EA   - Elemental Analysis of C, H, N, S and O.

Flash EA-1112 Elemental Analyzer

The Flash EA 1112 Elemental Analyzer is used for determination of total carbon (C), hydrogen (H), nitrogen (N), sulfur (S) and oxygen (O).

The instrument is used for analyses of a wide range of organic and inorganic samples such as soils and sediments, plant tissue, pharmaceuticals, fuels, polymers, and many others. The chemical characterization of organic compounds plays an important role in all processes of synthesis and analysis of organic compounds for both research and quality control purposes. In many cases it is possible to achieve a complete characterization of a compound in a single analysis run.

Sample Preparation. The analyzed sample is expected to represent the tested material faithfully. The size of the sample, its water content the degree of milling and homogenization should be chosen and controlled to that end.

Organic compounds including pharmaceutical products are frequently used without any pre-treatment, if known to be fully homogeneous. Soils, grain samples and other plant material are dried first and then ground with a mill, down to a particle size of 0.2 to 0.5 mm in diameter. Protein or fat samples are frozen with liquid nitrogen before they are ground. The material becomes brittle allowing easier powder formation. Plastics, polymers, paper, rubber etc., are similarly ground using liquid nitrogen.

Elemental Analysis reactor

Dynamic Flash Combustion.  A small amount of the sample to be analyzed, typically 2-3 mg, is now wrapped in a small tin-foil capsule and weighed with a microbalance to the nearest 1 microgram. Samples are placed in the MAS 200 Autosampler drum, where they are purged with helium, which serves as the carrier gas for the whole process. Each sample, in turn, is dropped into the combustion reactor: a vertical quartz tube, maintained at 1020oC and packed with two separate layers of catalysts which facilitate the next stages of the process.
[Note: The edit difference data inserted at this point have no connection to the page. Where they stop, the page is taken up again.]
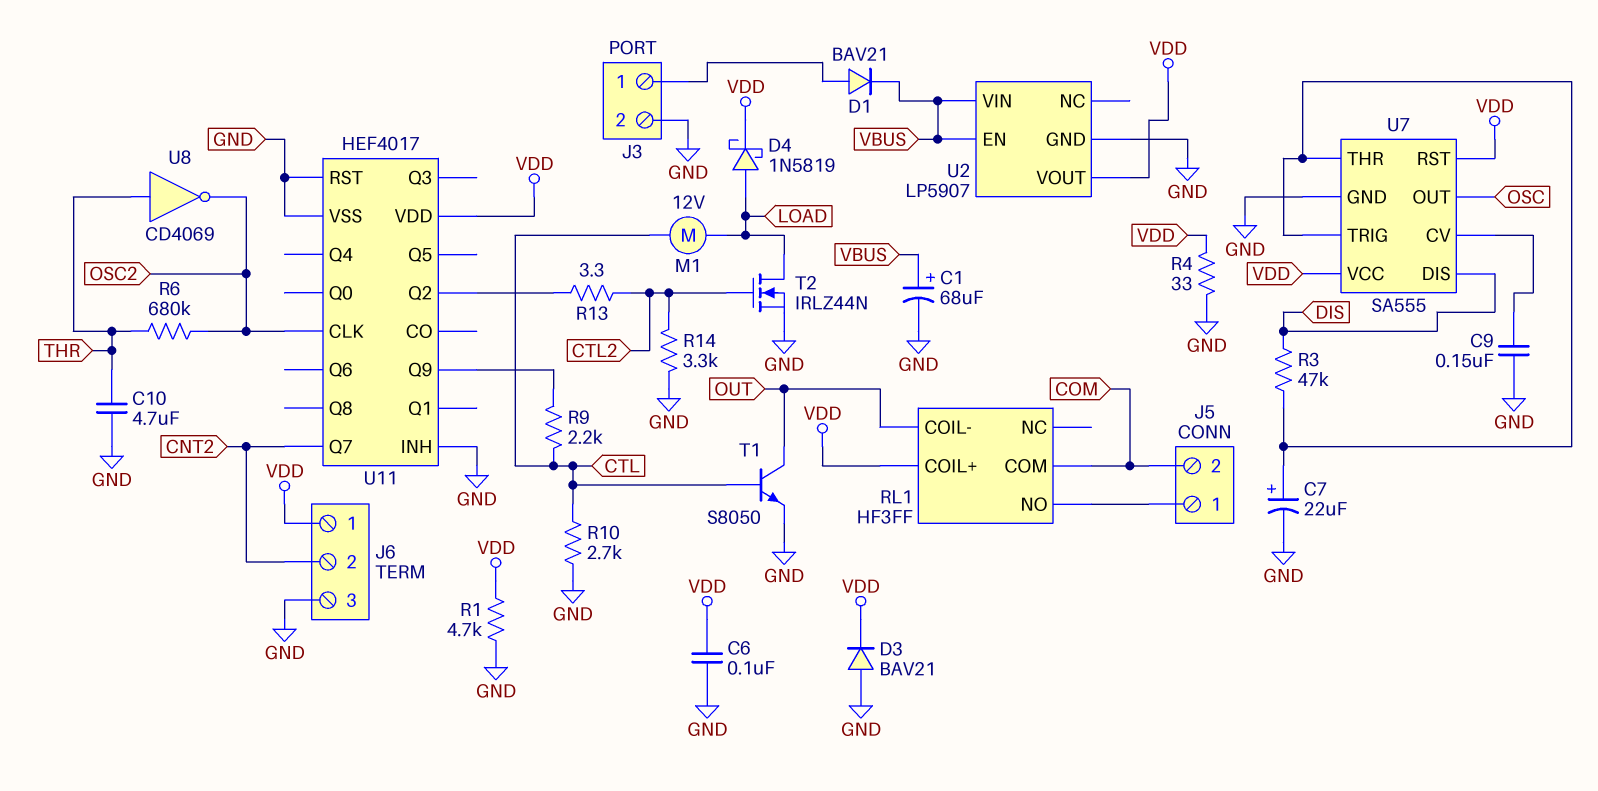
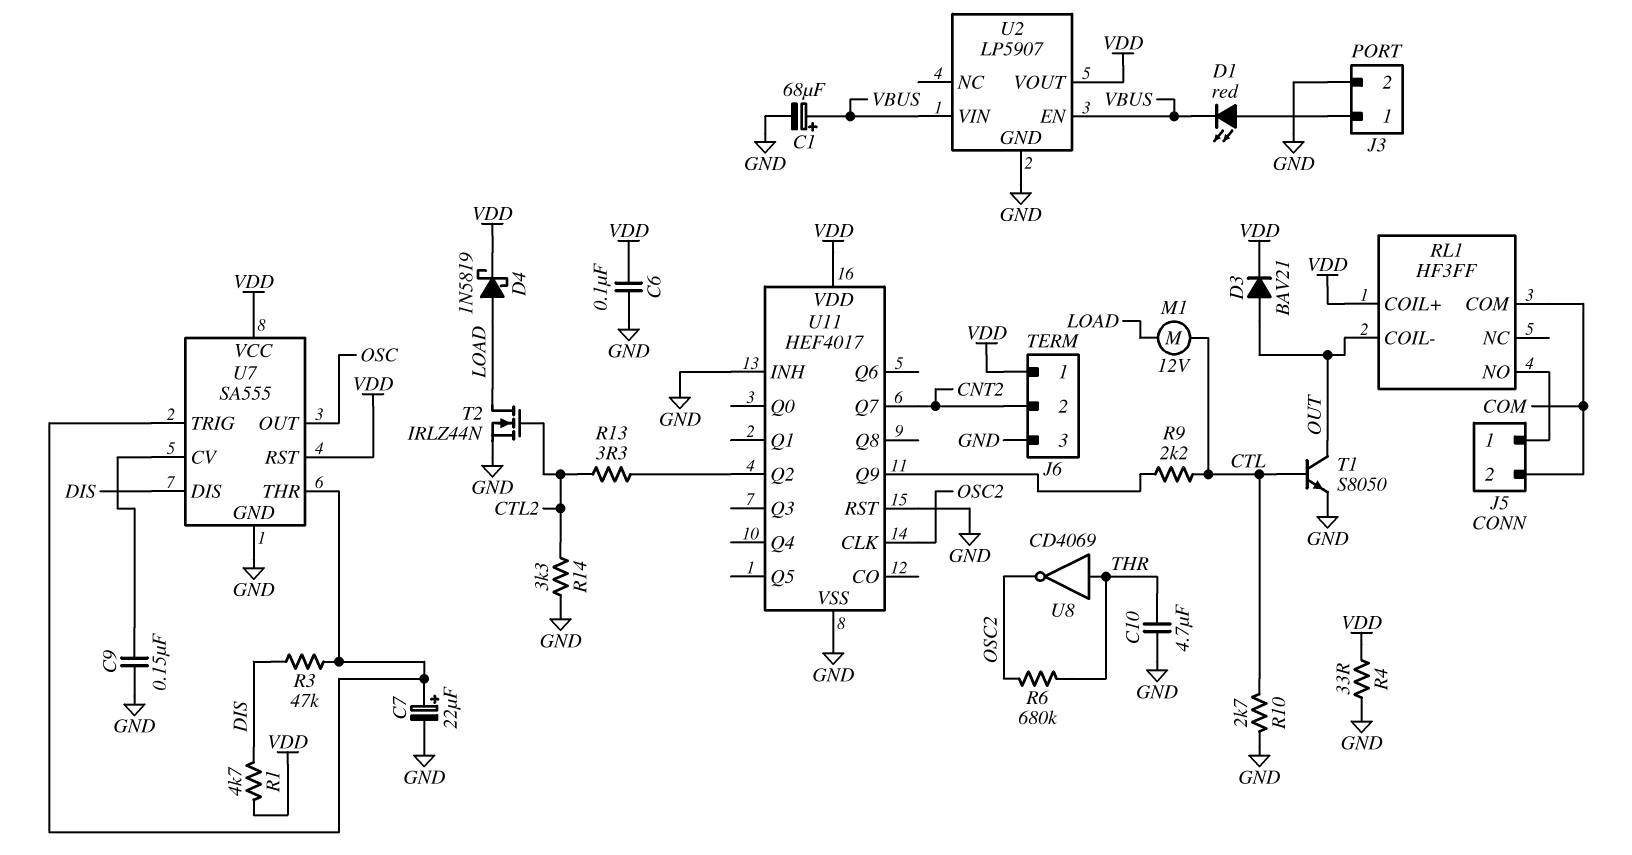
D1: diode BAV21 (A J3/1, K VBUS) -> LED red (A J3/1, K VBUS)
D3: diode BAV21 (A GND, K VDD) -> diode BAV21 (A OUT, K VDD)
R1: 4.7k (GND, VDD) -> 4.7k (DIS, VDD)

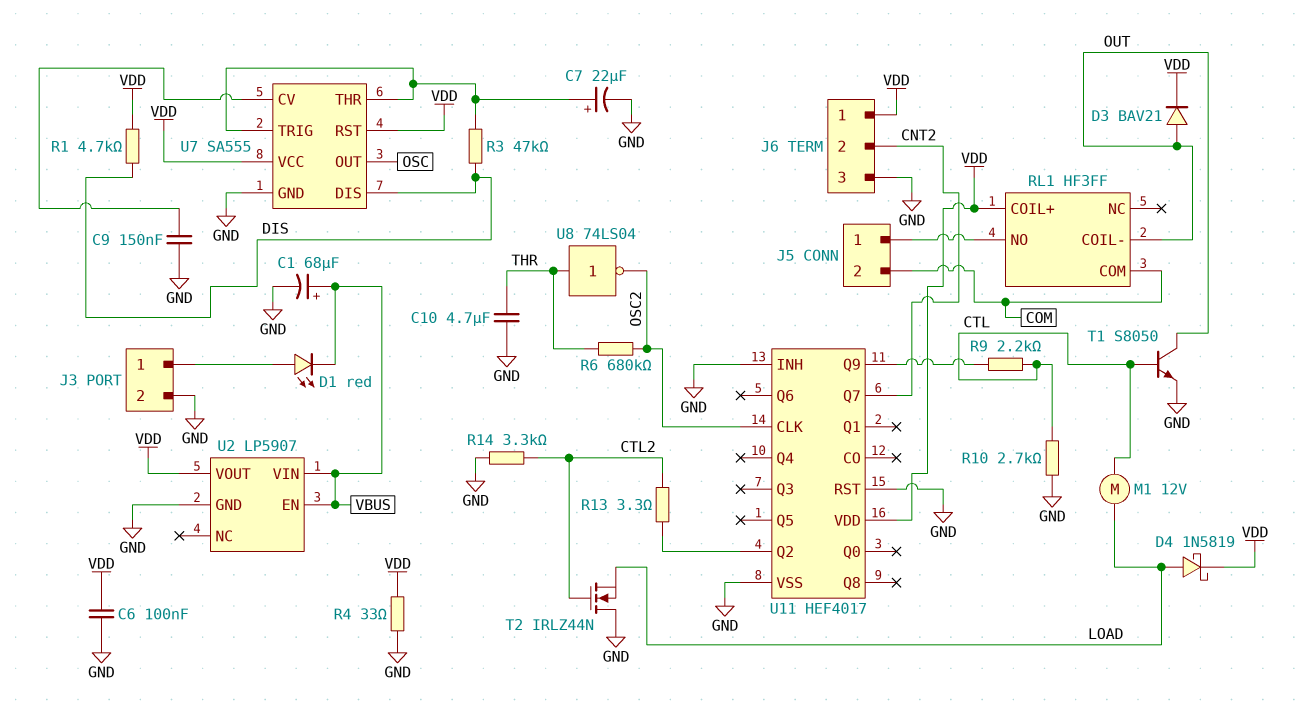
T2: NMOS IRLZ44N (G CTL2, D LOAD, S GND) -> NMOS IRLZ44N (G CTL2, D GND, S LOAD)
U8: NOT CD4069 (in THR, out OSC2) -> NOT 74LS04 (in THR, out OSC2)

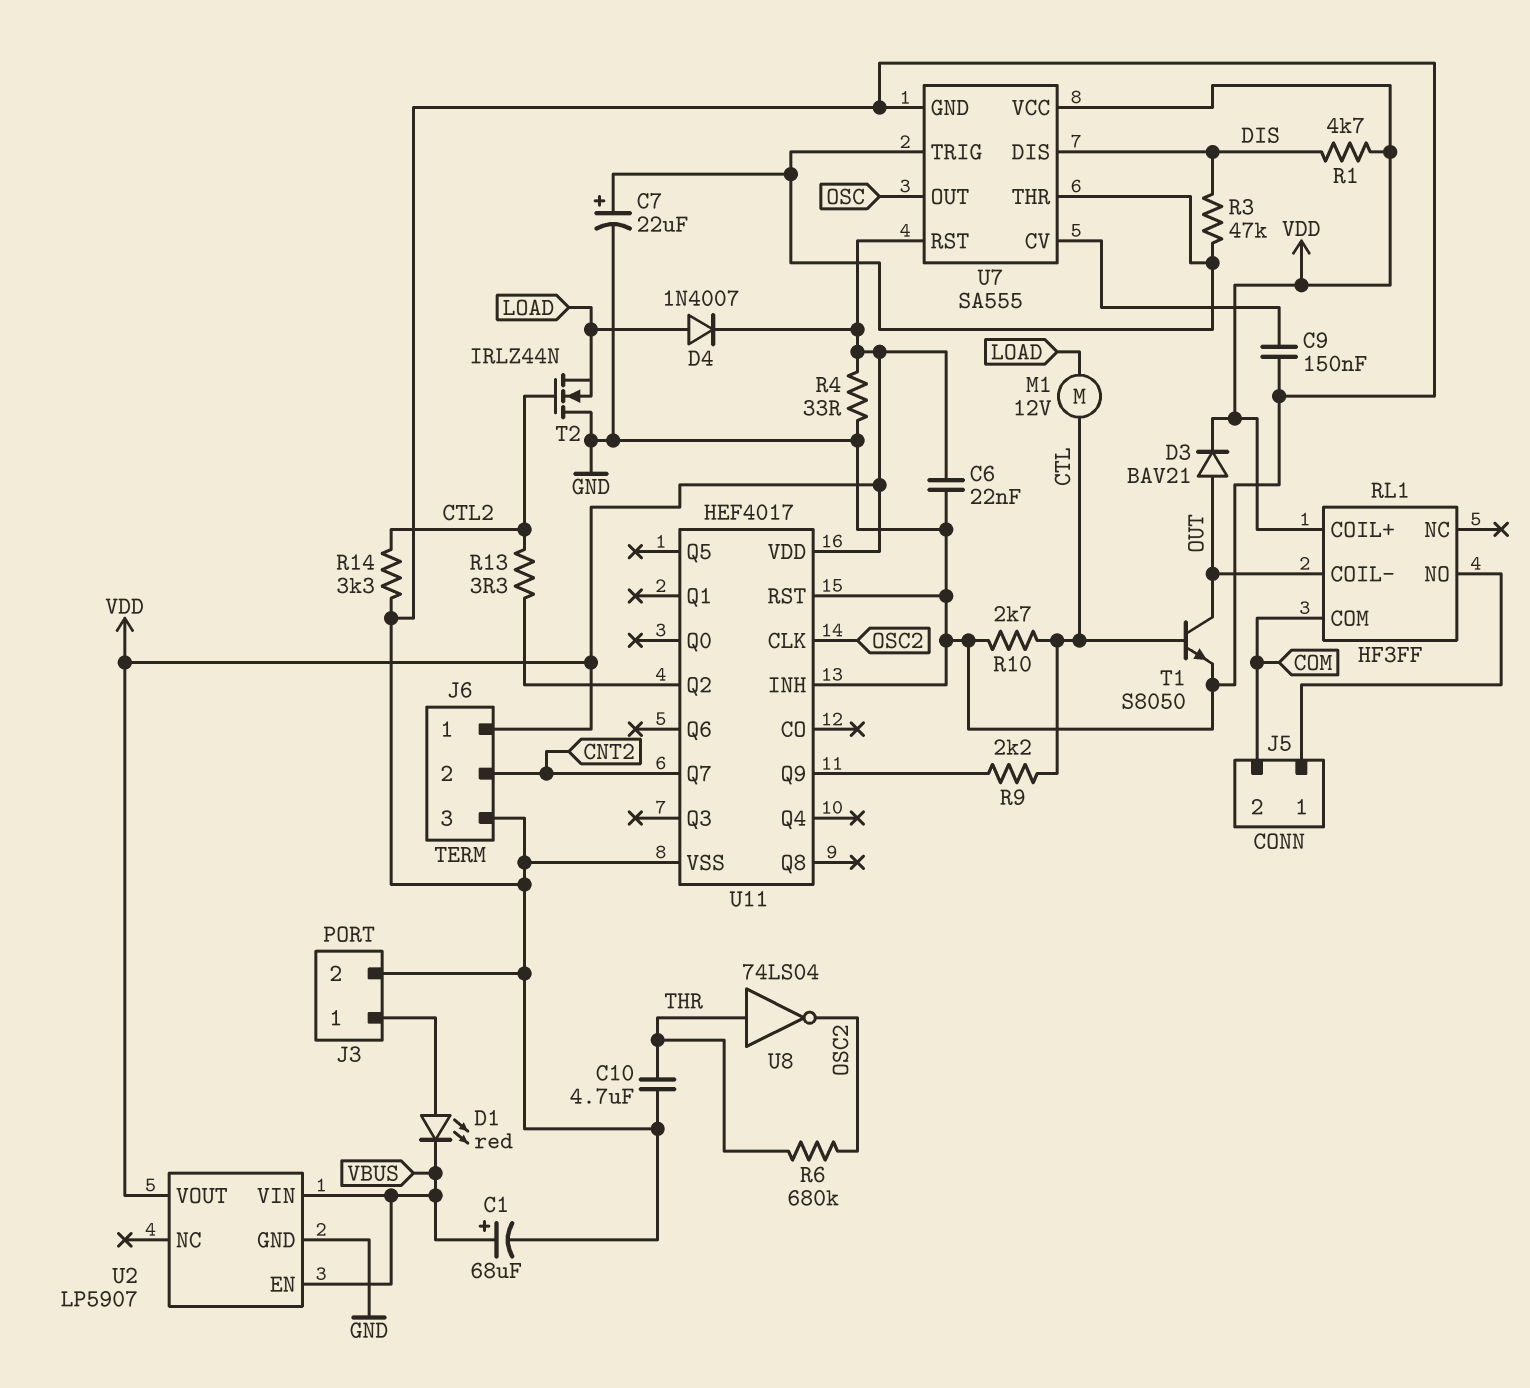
C6: 100nF (GND, VDD) -> 22nF (GND, VDD)
D4: schottky 1N5819 (A LOAD, K VDD) -> diode 1N4007 (A LOAD, K VDD)

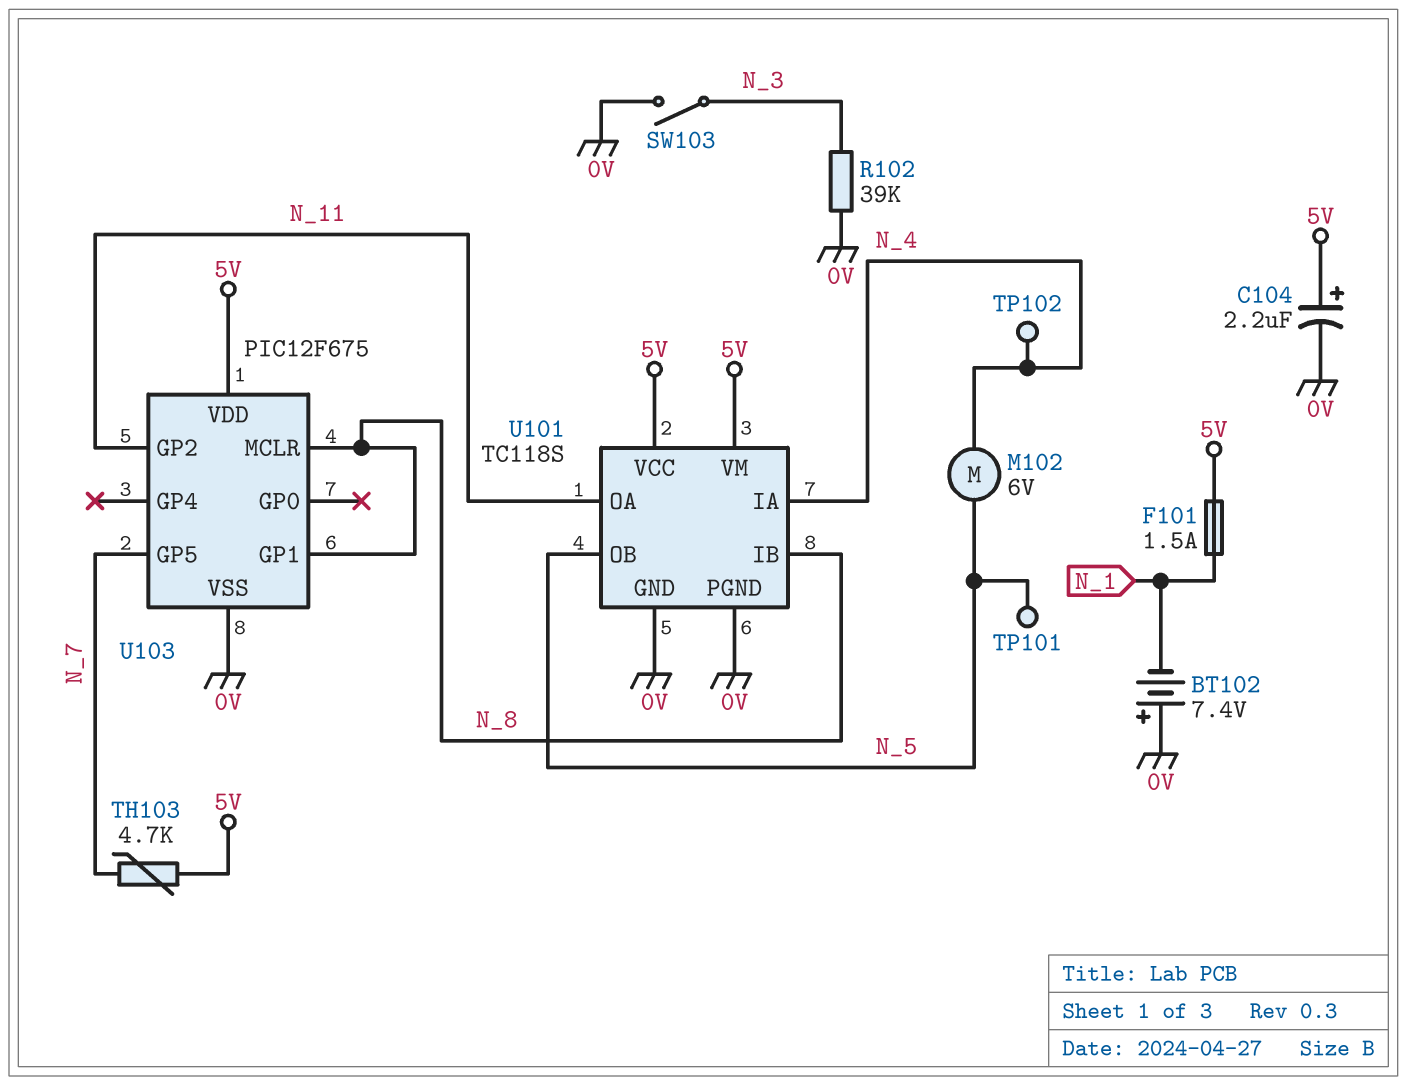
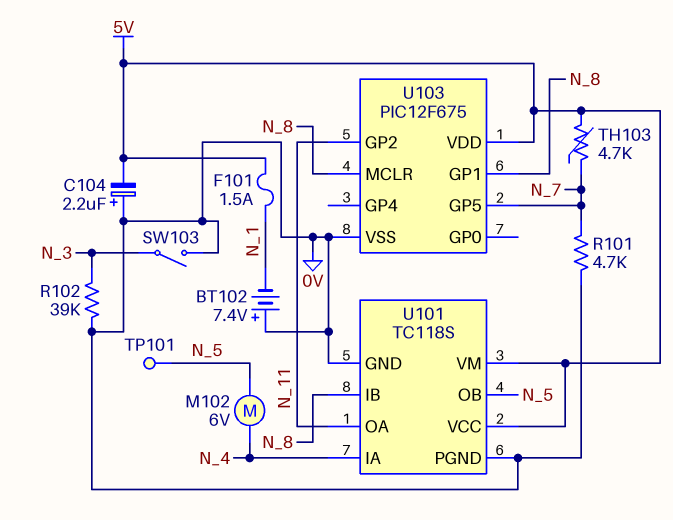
C104: 2.2uF (plus 5V, minus 0V) -> 2.2uF (plus 0V, minus 5V)
R101: none -> 4.7k (0V, N_7)
TP102: test point (N_4) -> none

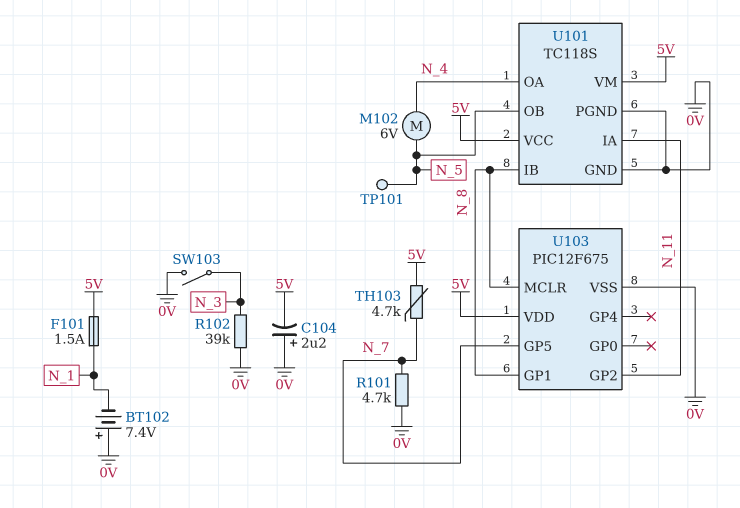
U101 pin IA: N_4 -> N_11
U101 pin OA: N_11 -> N_4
Oxidation Stage.   As a sample is dropped into the furnace, the helium stream is temporarily enriched with pure oxygen. The sample and its container melt and the tin promotes a violent flash combustion, elevating the temperature further to well above 1800oC. The sample is vaporized and combusted to form CO2, H2O, SO2 and nitrogen oxides. The cloud of hot gases is now pushed down the reactor by the carrier gas, passing over a layer of a copper oxide catalyst which promotes complete oxidation of all elements.

Reduction Stage.   The mixture of combustion gases is next pushed through a layer of closely packed pure-copper wires which removes the excess of oxygen gas and reduces the different nitrogen oxides to elemental nitrogen. Also, SO3 is reduced at this stage to SO2.

Chromatographic Separation.  The gas mixture is now swept by the carrier gas to the chromatographic column where the individual components are separated as Nitrogen, Carbon dioxide, Water and Sulfur dioxide.

A Thermal Conductivity Detector (TCD), connected to the carrier-gas pathway after the column, detects the different gases as they come out of the column with different retention times.

The TCD is a universal detector responding to most compounds including gases such as oxygen, nitrogen, and carbon dioxide. The TCD consists of sample and reference flow cells drilled into a metal block. Tungsten-Rhenium filaments which exhibit temperature-dependent electrical resistance are suspended in each flow cell.

The electrical current flowing through the filaments heats them up and the heat is dissipated by the carrier gas flow around the filaments. When a analyte peak is eluted from the column, the different thermal conductivity of the carrier-analyte mixture causes a change in the filament temperature in the sample cell while the reference temperature remains constant. The change in filament resistance caused by an analyte passing through the sample flow cell is measured with a Wheatstone bridge circuit.

The TCD signal is presented as a function of time in a chromatogram. The signal is digitized and the area under each peak is integrated by the computer, and compared with calibration curves obtained for the different elements with standard compounds.

EA Chromatogra

A complete report is automatically generated by the Eager 300 software and displayed at the end of each analytical cycle. The previously recorded weight of a sample is now used to calculate the concentrations of the four elements - C, H, N, and S as "% by weight".

Calibration. Pure organic compounds are used to calibrate and validate the system. Several standards are available, covering a wide range of element compositions. The chosenstandards should be as similar as possible to the analyzed samples.

"Memory Effect" is usually minimal but should be checked if samples with a low content of an element are to be analyzed right after samples with high proportions of that element. An empty tin capsule, serving as a blank, can be used to estimate the extent of the memory effect.